IndoorCrowd: A Multi-Scene Dataset for Human Detection, Segmentation, and Tracking with an Automated Annotation Pipeline

Sebastian-Ion Nae¹, Radu Moldoveanu¹, Alexandra Stefania Ghita¹, Adina Magda Florea¹

¹National University of Science and Technology Politehnica Bucharest, Romania

5th DataCV Workshop and Challenge @ CVPR 2026

Paper Code

Dataset

Representative sample frames from all IndoorCrowd scenes

Representative raw frames from all four IndoorCrowd scenes, illustrating variation in viewpoint, crowd density, and occlusion patterns.

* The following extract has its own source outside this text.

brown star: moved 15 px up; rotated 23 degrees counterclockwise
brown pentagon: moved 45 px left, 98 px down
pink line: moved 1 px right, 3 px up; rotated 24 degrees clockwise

ACS-EC — Dense multi-level atrium. 12.2 persons/frame on average; 79.3% dense frames.

ACS-EG — Narrow corridor, ground-level camera. Strong near-to-distal scale variance; 38.3% occlusion rate.

IE-Central — Entrance hall, elevated camera angle. Widest per-frame range: 4–17 persons; 23.5% dense frames.

R-Central — Central atrium, overhead viewpoint. Structural columns produce regular partial occlusion; most uniform density scene.

Abstract

Understanding human behaviour in crowded indoor environments is a core challenge for surveillance, smart-building applications, and human-robot interaction — all of which depend on the ability to reliably detect, segment, and track individuals within complex, dynamic social contexts. Yet existing datasets rarely capture the diversity and difficulty of real-world indoor scenes at scale.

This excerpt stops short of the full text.